ACTION ITEM –
Every record here must be copied exactly, except for the images it holds.

____

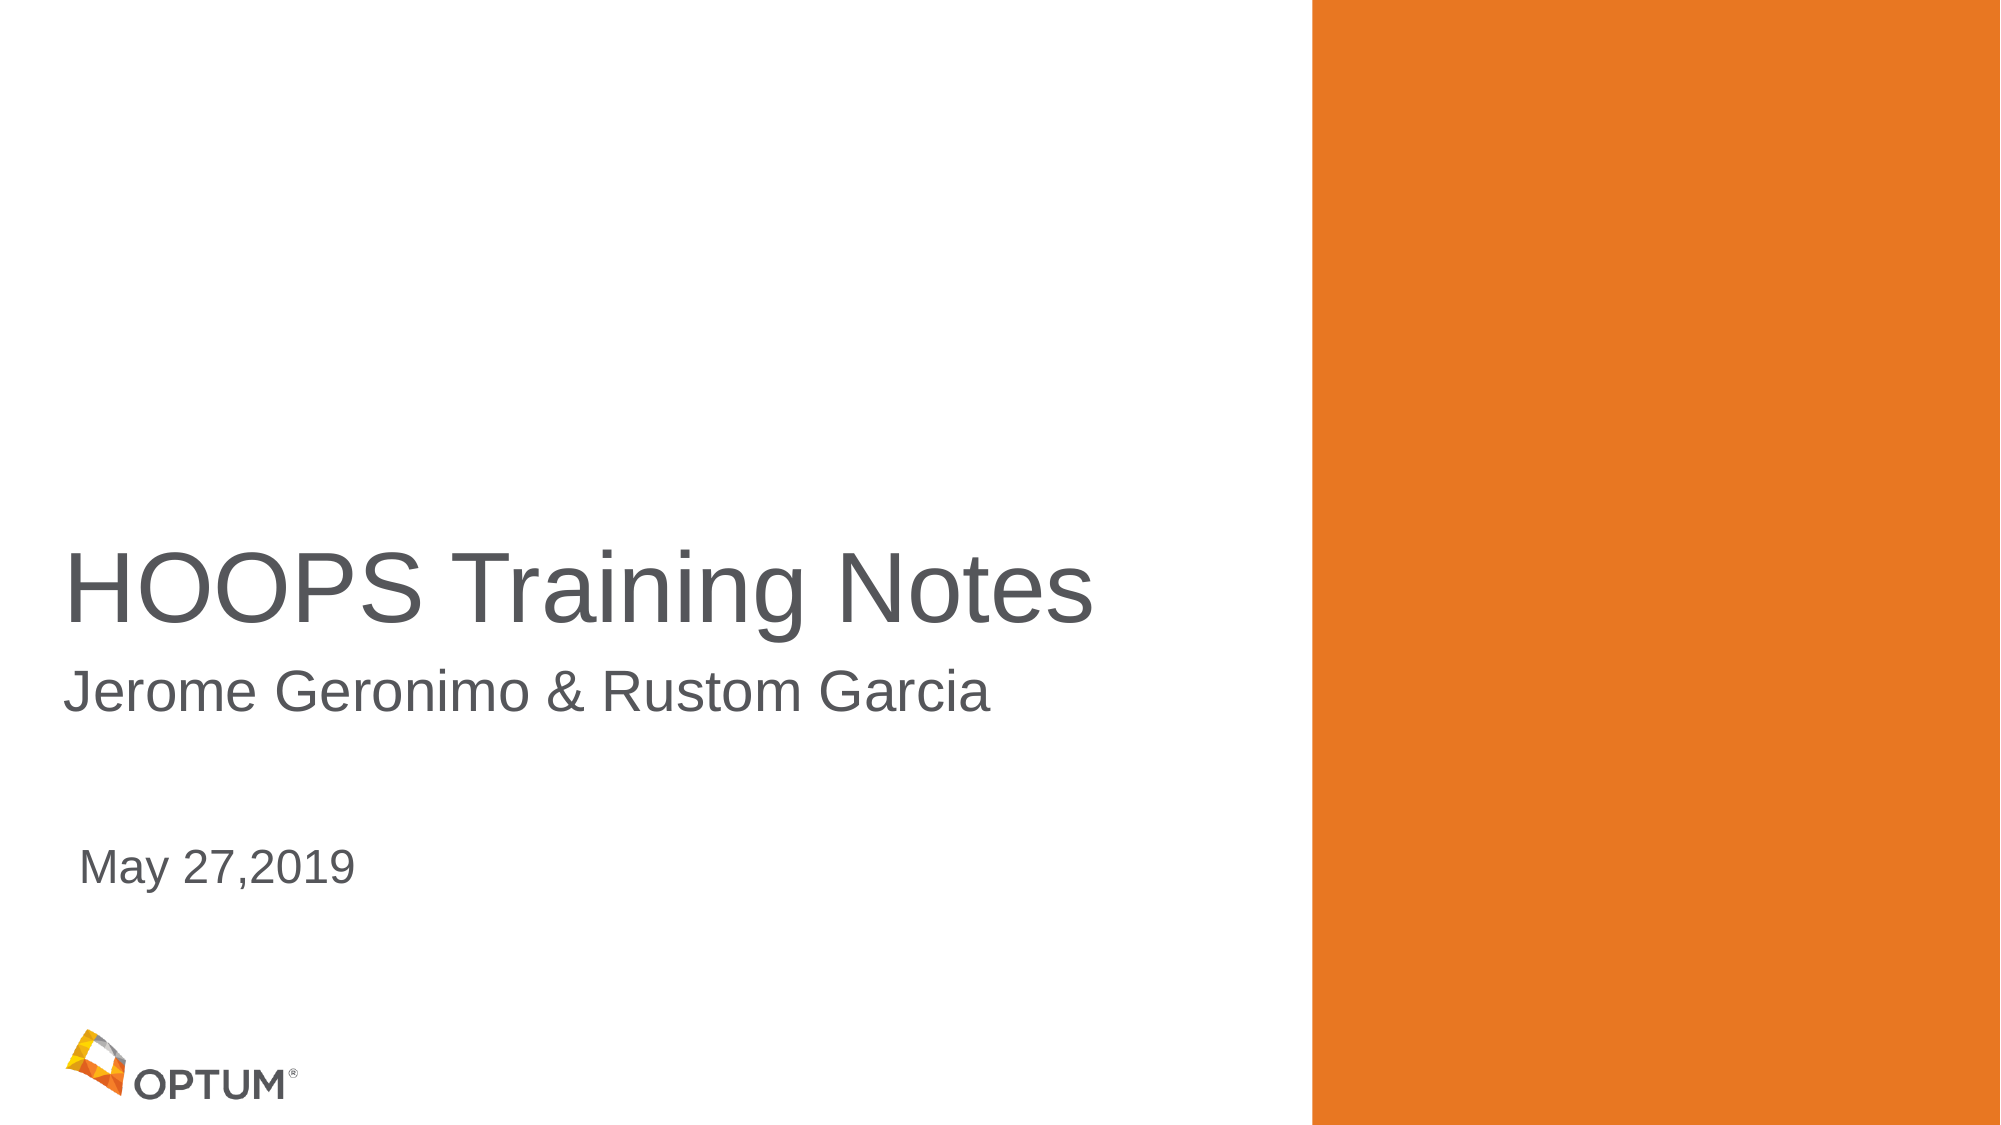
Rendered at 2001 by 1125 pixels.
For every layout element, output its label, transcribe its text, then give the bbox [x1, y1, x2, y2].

picture [64, 1027, 299, 1101]
text_box May 27,2019 [64, 832, 1285, 949]
text_box HOOPS Training Notes [64, 195, 1285, 645]
text_box Jerome Geronimo & Rustom Garcia [64, 657, 1285, 818]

____

FINAL ANSWER –
Rendered at 2001 by 1125 pixels.
For every layout element, output its label, transcribe its text, then give the bbox [x1, y1, x2, y2].

picture [64, 1027, 299, 1101]
text_box May 27,2019 [64, 832, 1285, 949]
text_box HOOPS Training Notes [64, 195, 1285, 645]
text_box Jerome Geronimo & Rustom Garcia [64, 657, 1285, 818]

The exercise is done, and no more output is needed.